A report from the Labor Department on Nov. 5 (pdf) showed that 751,000 people filed for state unemployment benefits in the week ending Oct. 31, a drop from last week’s revised level of 758,000. Weekly jobless claims hit a record 6.867 million in March and, aside from several upticks, have fallen ever since, although at a slowing rate.
“The U.S. economy continues to mount a slower recovery compared to the stronger restoration of employment seen earlier this year,” Bankrate.com senior economic analyst Mark Hamrick said in a statement to The Epoch Times.
While at their lowest level since March, weekly jobless filings remain above their 665,000 peak seen during the 2007–2009 Great Recession.
“Even as employers add or restore jobs, there is still ongoing job loss reflecting the depth and duration of the downturn now in its 33rd week,” Hamrick said.
The Labor Department figures also showed that the total number of Americans receiving some form of unemployment benefit dropped by more than a million to a still-elevated 21.5 million. By comparison, the corresponding week in 2019 saw 1.4 million workers receiving unemployment assistance.
In the meantime, new confirmed cases of the CCP virus in the United States reached an all-time high of more than 86,000 a day, on average, casting a shadow of uncertainty on the economy and labor market recovery in the period ahead.

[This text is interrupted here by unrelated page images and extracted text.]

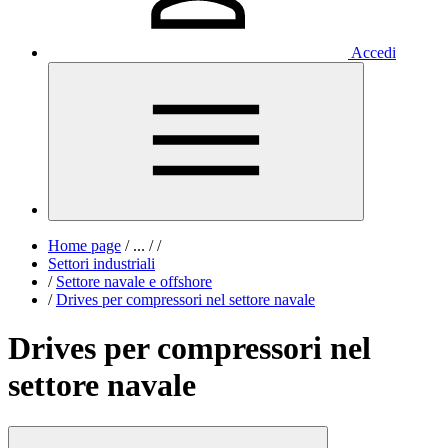
Accedi
Home page
/
...
/
/
Settori industriali
/
Settore navale e offshore
/
Drives per compressori nel settore navale
Drives per compressori nel
settore navale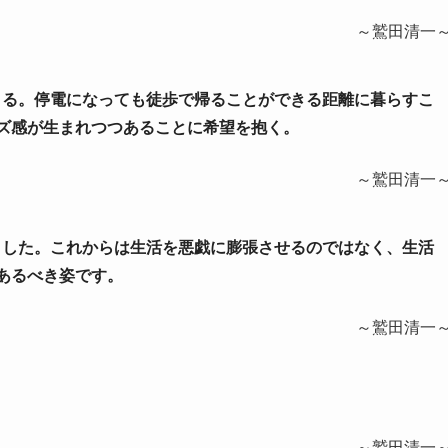
～鷲田清一
できる。停電になっても徒歩で帰ることができる距離に暮らすこ
ズ感が生まれつつあることに希望を抱く。
～鷲田清一
りました。これからは生活を悪戯に膨張させるのではなく、生活
あるべき姿です。
～鷲田清一
～鷲田清一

Data firm Womply reported that more businesses are shuttering in the face of a resurgence of the virus, noting that 21 percent of small businesses were closed as November began, up from 20 percent in October, 19 percent in September, and 17 percent in August. It also found that sales growth is slowing at the companies that are open.
“Accelerating cases are an ever-present threat during winter, and a virus surge means economic uncertainty for businesses,” said AnnElizabeth Konkel, an economist at Indeed. “Until that uncertainty is eliminated, the labor market will struggle to return to what it used to be.”

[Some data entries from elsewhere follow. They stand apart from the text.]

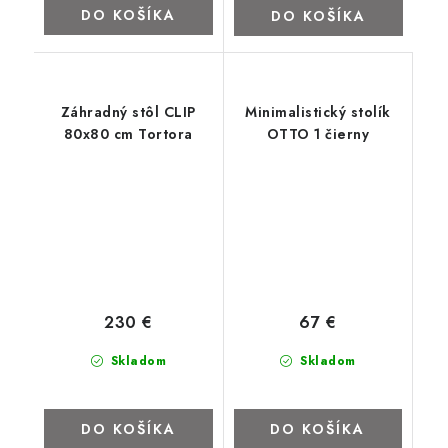
DO KOŠÍKA
DO KOŠÍKA
Záhradný stôl CLIP
Minimalistický stolík
80x80 cm Tortora
OTTO 1 čierny
230 €
67 €
Skladom
Skladom
DO KOŠÍKA
DO KOŠÍKA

Another cloud of uncertainty over the economy is the prospect of a contested presidential election, which could undermine business investment and delay further pandemic relief.
With a swift fiscal package unlikely as politics take center stage, the focus will shift to the Federal Reserve to pump more money into the economy. The U.S. central bank is expected to keep interest rates near zero when policymakers conclude a two-day policy meeting later on Nov. 5.
Reuters and The Associated Press contributed to this report.